In DN
Os horrores da perseguição republicana à Igreja e subsequente guerra civil nos anos 1930 são ambiente apropriado para testar valores em condições extremas. O filme There be Dragons (Encontrarás Dragões, 2011) fá-lo através de dois amigos de infância que seguem caminhos opostos. Na abominação, destaca-se a firme aposta de um deles numa linha de amor, compreensão e misericórdia, até pelo intolerável. O filme brilha pelo retrato de S. Josemaría Escrivá e da sua insólita decisão de seguir a pessoa de Cristo num clima tão adverso. E pelos frutos que daí saem: "Quando perdoamos libertamos sempre alguém: nós próprios."
O belíssimo e profundo enredo valeria por si, com qualquer protagonista. Mas deve sublinhar-se a coragem do autor/realizador em escolher este em particular. A Opus Dei está bem estabelecida no imaginário contemporâneo, mas como encarnação extrema do clericalismo mais sinistro. Joffé não entra em apologéticas. Limita-se a retratar-lhe as origens, dando pistas preciosas para a compreensão da sua natureza. Esta "obra de Deus" nasceu no calvário.
A questão religiosa da nossa Primeira República foi fenómeno paralelo, muito menos cruel. Esse é o tema de O Sol Bailou ao Meio-Dia. A Criação de Fátima, de Luís Filipe Torgal (Tinta da China, 2011), versão revista de uma tese já editada em 2002. O volume trata a história dos primórdios do culto em Fátima e das polémicas que o rodearam. Apesar de hostil, é objectivo, rigoroso e fundamentado e traça um quadro sério e sólido dessa realidade.
O livro pretende demonstrar duas teses que não consegue. Primeiro que "a exposição dos ditos acontecimentos, ocorridos entre Maio e Outubro de 1917, foi desde então sucessivamente reformulada pelos inquiridores e pelos cronistas católicos. (...) A nova e mais elaborada história de Fátima que hoje conhecemos (...) foi, por conseguinte, construída a posteriori pelos historiógrafos católicos e sustentada pela hierarquia da Igreja" (p. 20-21). Leitura atenta do texto, aliás fundamentado em documentos publicados em cuidadosa edição crítica do Santuário, não permite vislumbrar tal manipulação.
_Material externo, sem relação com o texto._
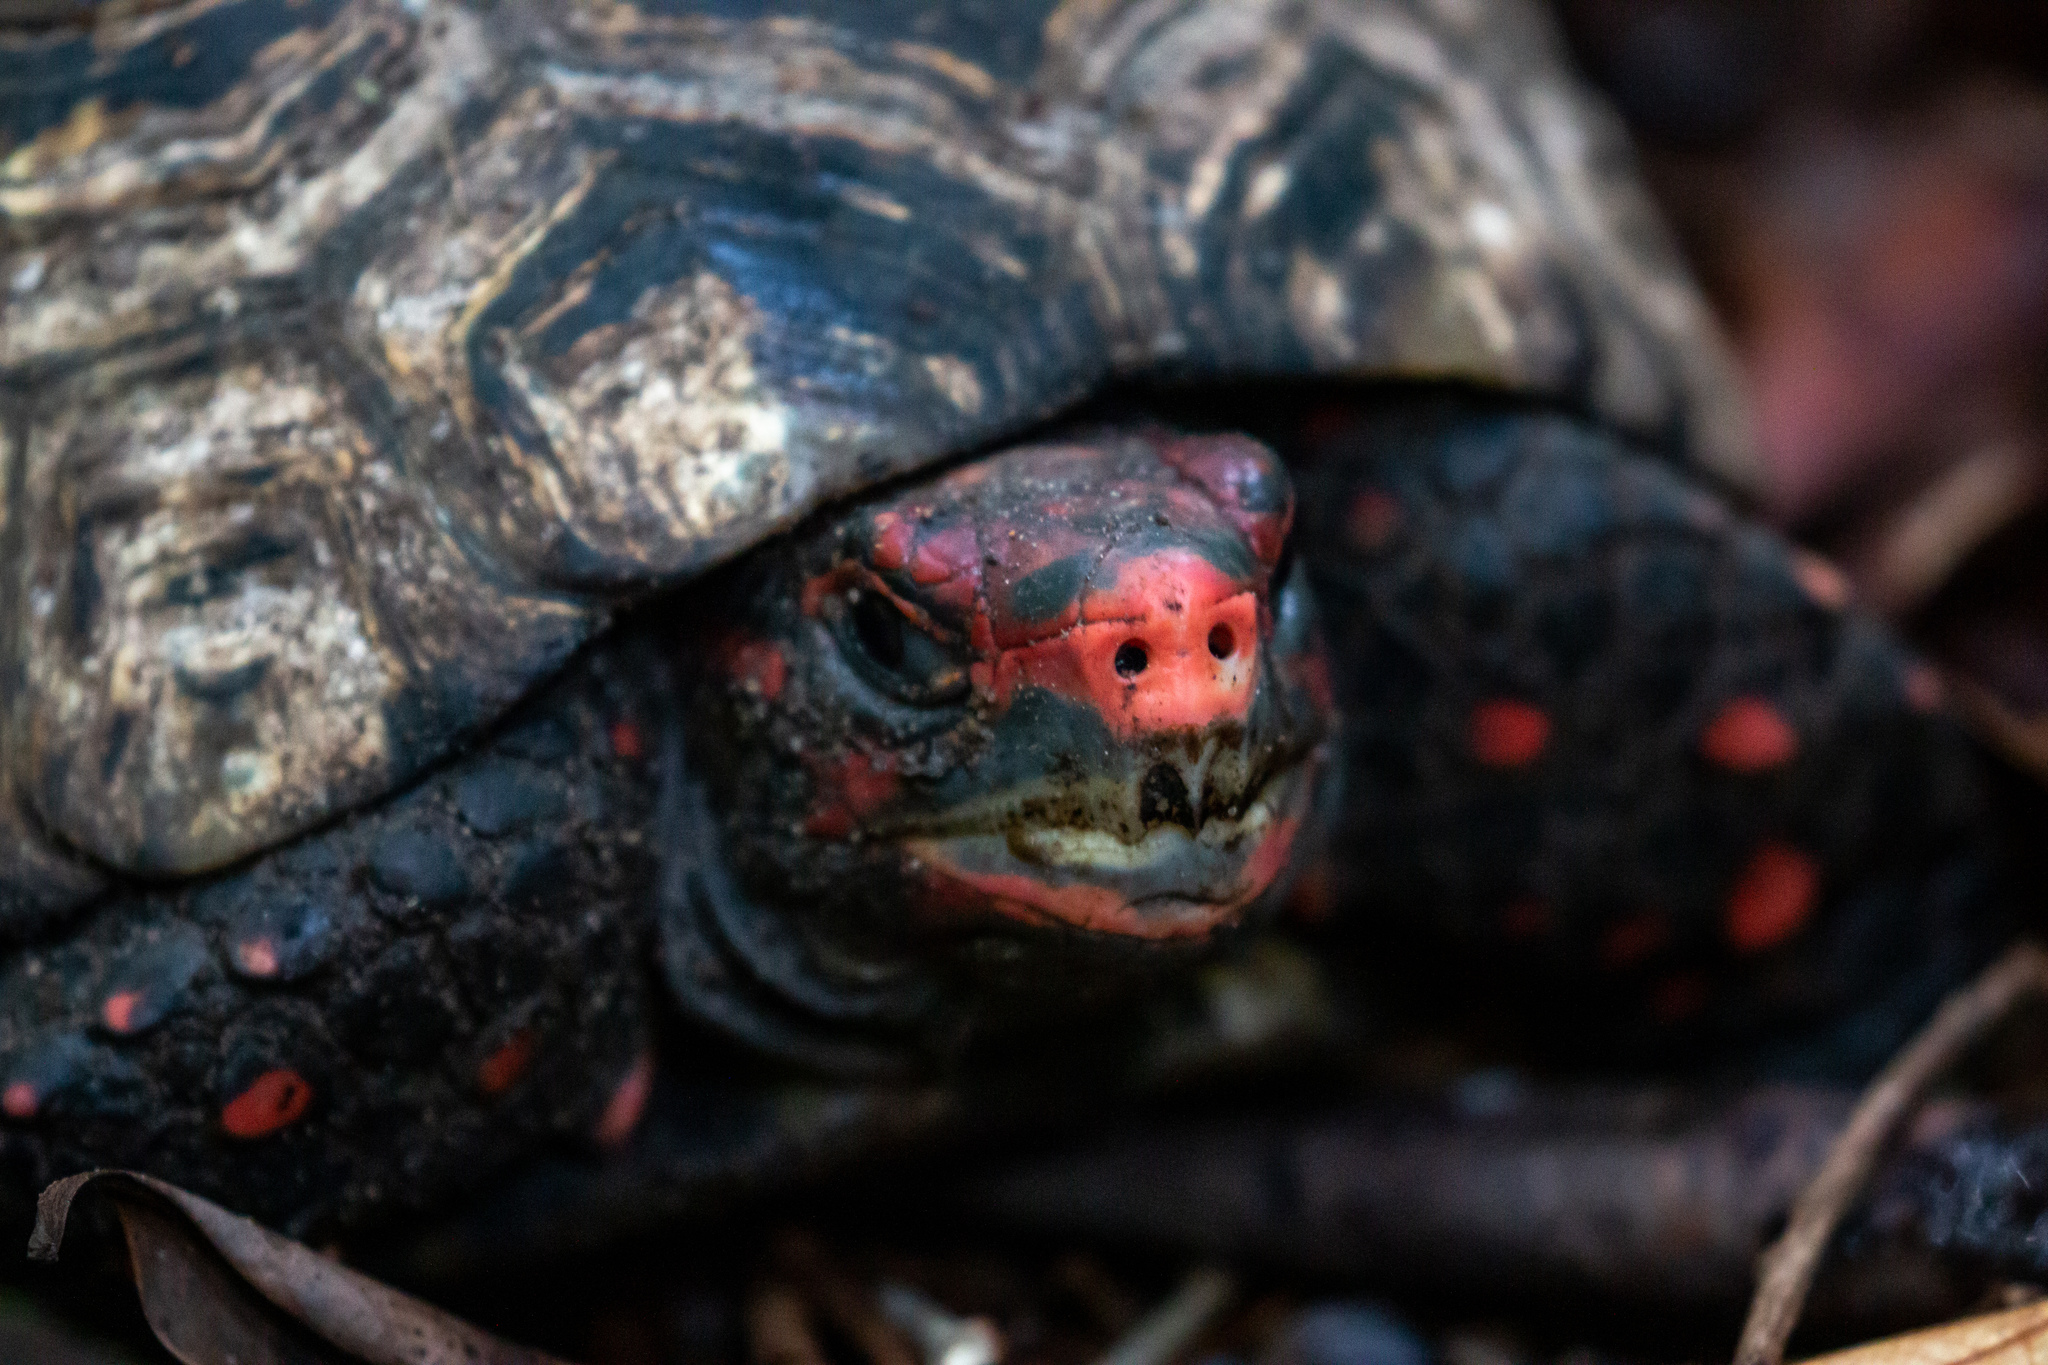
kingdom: Animalia
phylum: Chordata
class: Testudines
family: Testudinidae
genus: Chelonoidis
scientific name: Chelonoidis carbonarius
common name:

A segunda tese é que "foi a Igreja (e/ou certos sectores a ela ligados) que impôs Fátima" (p.20), aproveitando-a para os seus propósitos. Segundo o autor, a Igreja "evoluiu de uma atitude de expectativa prudente (entre Julho e Setembro de 1917), para uma postura de promoção comedida (desde Outubro de 1917) e, mais tarde (sobretudo a partir de 1922), para a apologia evidente das aparições" (p. 21). Seria razoável esperar outra coisa? Era lógica ou até possível a "absoluta imparcialidade" (p. 95) que o livro parece preferir? Não foi aquela evolução que o cardeal Cerejeira retratou ao dizer "foi Fátima que se impôs à Igreja"?
Apesar disso e alguns erros pontuais, o livro fornece um relato rigoroso e informativo. O que mais ressalta é a fragilidade dos argumentos dos críticos de Fátima. Os anticlericais, sem o menor interesse pelos factos, limitam-se a opor-se por razões ideológicas: o que quer que aconteça, aparições e milagres são impossíveis. O mais divertido é chamarem a si mesmos "livre-pensadores".
Outro aspecto curioso que o livro manifesta é o desprezo que os intelectuais têm pelo povo, em geral, e as mulheres em particular. Afirmando-se democratas e liberais, acusam sempre as massas populares de boçais e supersticiosas, simplesmente por não seguirem os seus dogmas positivistas que têm de ser verdadeiros.
Em 2003 o americano Dan Brown quis envolver a Opus Dei, protagonista do filme de Joffé, numa história tonta de superstição, crime e morte n'O Código da Vinci. Há mais de 90 anos que muitos pretenderam fazer o mesmo com Fátima. É sem dúvida uma questão de dragões interiores.